Algorithms for Robot Coverage Under Movement and Sensing Constraints

Friday, November 16, 2018 - 3:00pm to 4:00pm
Meeting room 2265, Innovation Center

DISSERTATION DEFENSE

Author : Jeremy Lewis
Advisor : Dr. Jason O’Kane
Date : Nov 16th , 2018
Time : 3:00 pm
Place : Meeting room 2265, Innovation Center

Abstract

This thesis explores the problem of generating coverage paths---that is, paths that pass within some sensor footprint of every point in an environment--for mobile robots. It both considers models for which navigation is a solved problem but motions are constrained, as well for models in which navigation must be considered along with coverage planning because of the robot's unreliable sensing and movements.

The motion contraint we adopt for the former is a common constraint, that of a Dubins vehicle. We extend previous work that solves this coverage problem as a traveling salesman problem (TSP) by introducing a practical heuristic algorithm to reduce runtime while maintaining near-optimal path length.

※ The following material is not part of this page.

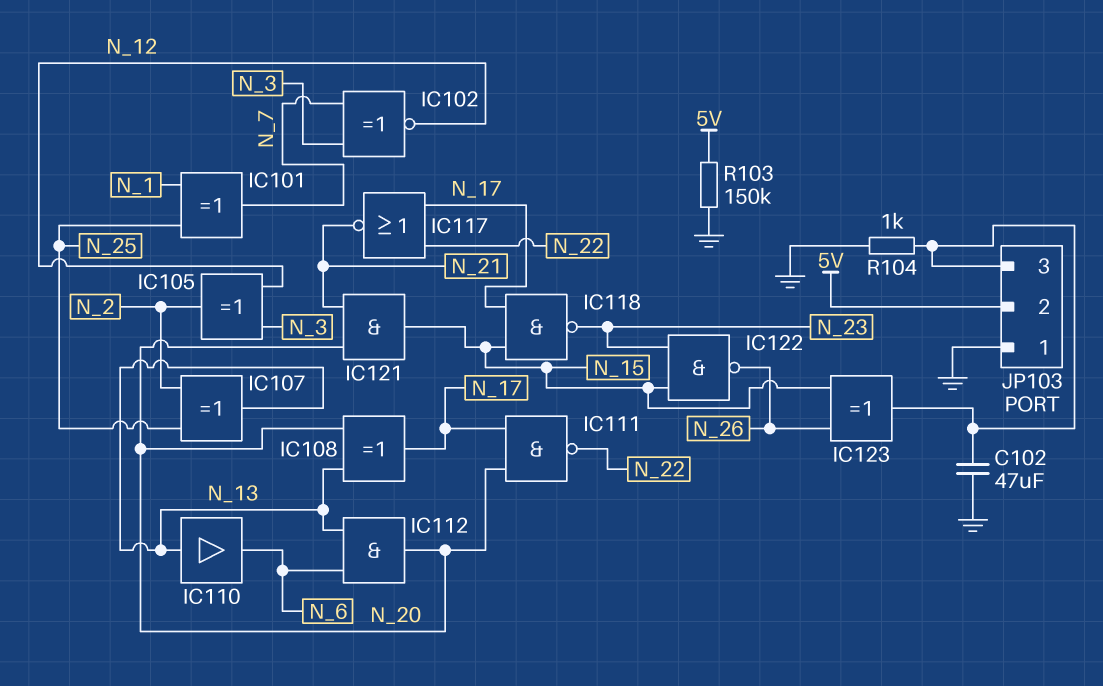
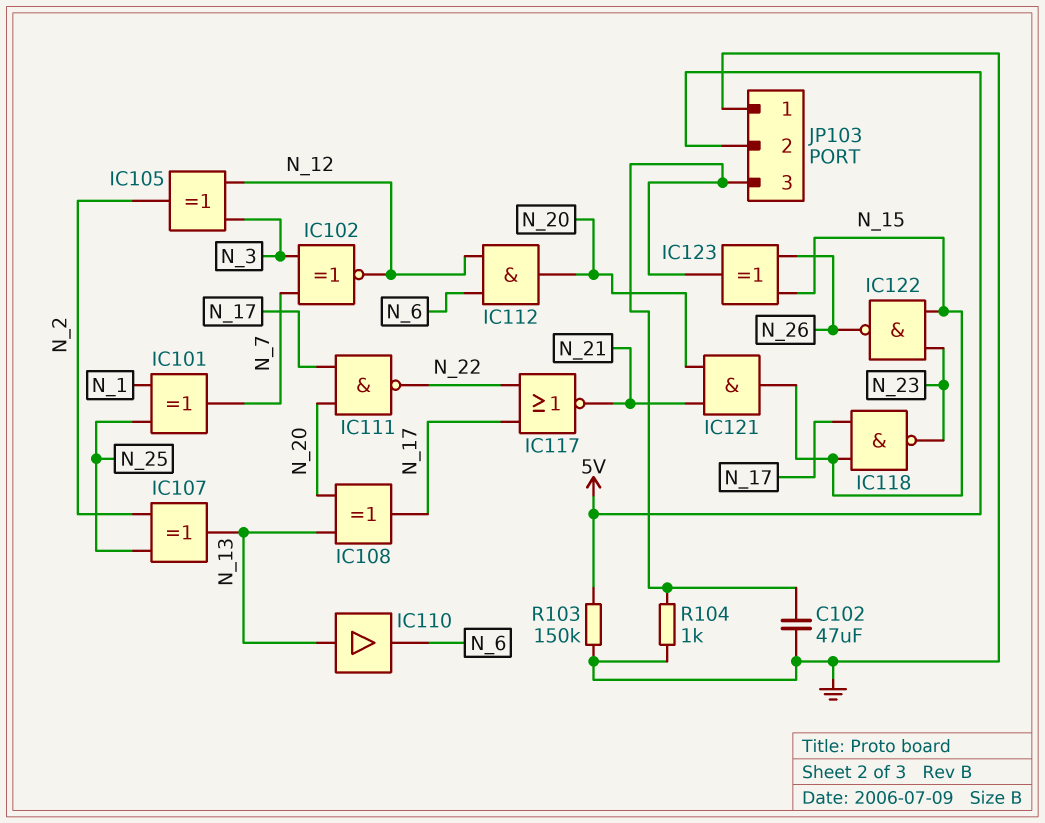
IC112: AND (in N_6, in N_13, out N_20) -> AND (in N_6, in N_12, out N_20)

Furthermore, we show that generating an optimal coverage path is NP-hard by reducing from the Exact Cover problem, which provides justification for our algorithm's conversion of Dubins coverage instances to TSP instances. Extensive experiments demonstrate that the algorithm does indeed produce path lengths comparable to optimal in significantly less time.

In the second model, we consider the problem of coverage planning for a particular type of very simple mobile robot. The robot must be able to translate in a commanded direction (specified in a global reference frame), with bounded error on the motion direction, until reaching the environment boundary.

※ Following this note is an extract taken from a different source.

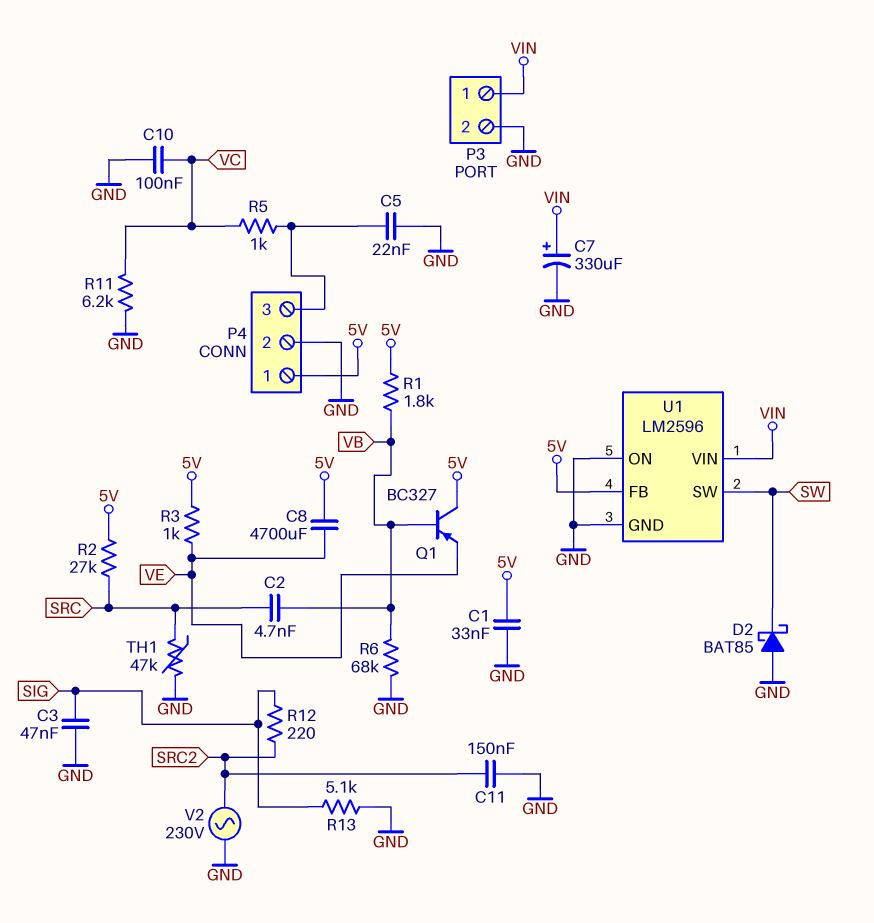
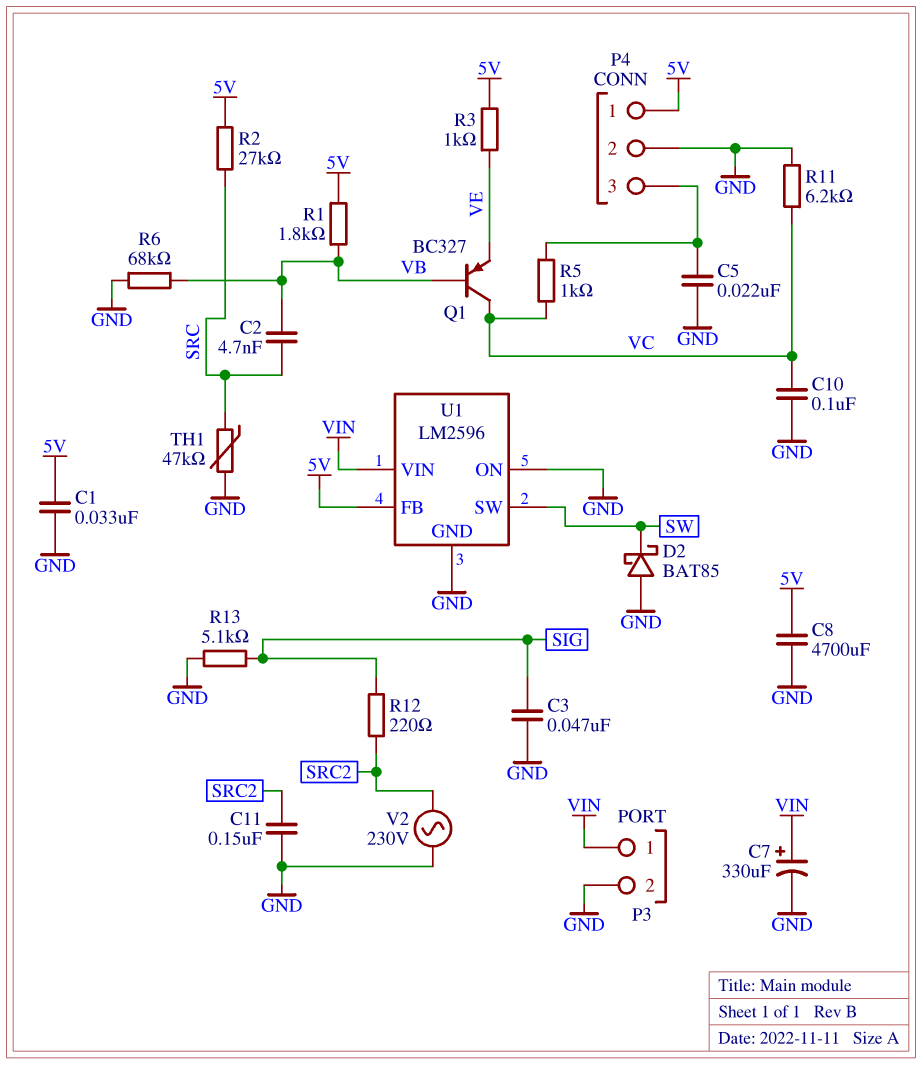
C8: 4700uF (5V, VE) -> 4700uF (5V, GND)
Q1: PNP BC327 (B VB, C 5V, E VE) -> PNP BC327 (B VB, C VC, E VE)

The objective, for a given environment map, is to generate a sequence of motions that is guaranteed to cover as large a portion of that environment as possible, in spite of the severe limits on the robot's sensing and actuation abilities.

We show how to model the knowledge available to this kind of robot about its own position within the environment, show how to compute the region whose coverage can be guaranteed for a given plan, and characterize regions whose coverage cannot be guaranteed by any plan. We also describe an algorithm that generates coverage plans for this robot, based on a search across a specially-constructed graph. Simulation results demonstrate the effectiveness of the approach.